O déficit comercial aumentou 24,4%, para US$ 88,6 bilhões, informaram nesta quinta-feira o Escritório de Análise Econômica e o Census Bureau do Departamento de Comércio.
Economistas consultados pela Reuters previam um déficit de US$ 90,0 bilhões.
A deterioração já havia sido sinalizada por dados divulgados na semana passada, que mostravam um aumento no déficit comercial de bens em julho impulsionado pelas importações.
A demanda interna disparou no segundo trimestre, uma combinação de gastos robustos dos consumidores e investimentos empresariais em inteligência artificial.
A demanda, no entanto, está sendo saciada por importações, o que contribui para ampliar o déficit comercial.
As importações aumentaram 2,8% em julho, para US$ 399,3 bilhões.
As importações de bens dispararam 3,7%, para US$ 320,6 bilhões.
As importações de bens de capital saltaram US$ 14,4 bilhões, atingindo um recorde de US$ 140,3 bilhões, refletindo fortes aumentos em computadores, acessórios de informática e chips, provavelmente relacionados à expansão da IA.
Mas as importações de suprimentos e materiais industriais, que incluem petróleo, caíram US$ 1,8 bilhão.

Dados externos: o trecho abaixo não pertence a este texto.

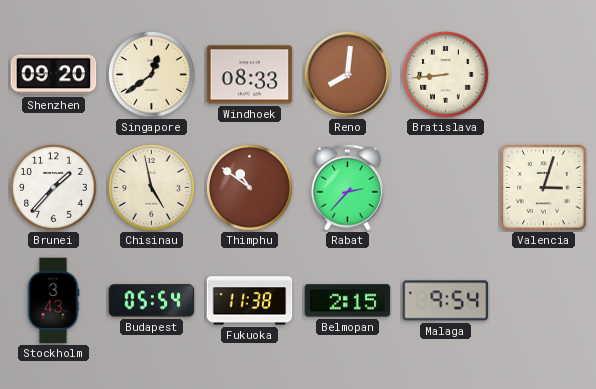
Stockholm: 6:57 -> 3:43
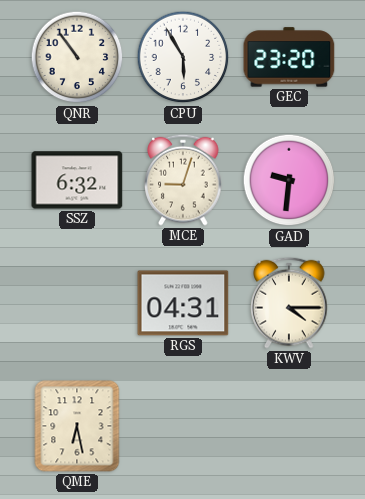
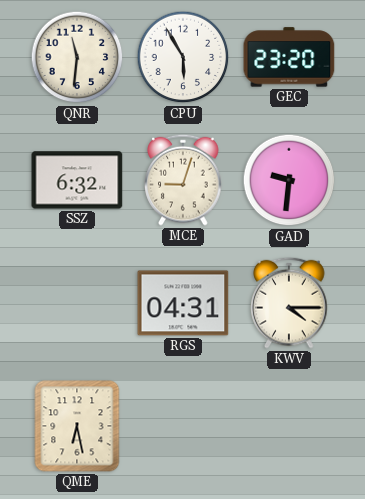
QNR: 10:54 -> 11:31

As importações de petróleo bruto recuaram US$ 1,8 bilhão em meio à queda nos preços.
As exportações diminuíram 2,1%, para US$ 310,7 bilhões, com as remessas de bens caindo 3,0%, para US$ 201,0 bilhões.
Essa queda foi impulsionada por um declínio de US$ 8,7 bilhões nos suprimentos e materiais industriais, principalmente petróleo bruto e ouro não monetário, que é excluído do cálculo do Produto Interno Bruto.
As exportações de bens de capital, no entanto, aumentaram US$ 1,9 bilhão.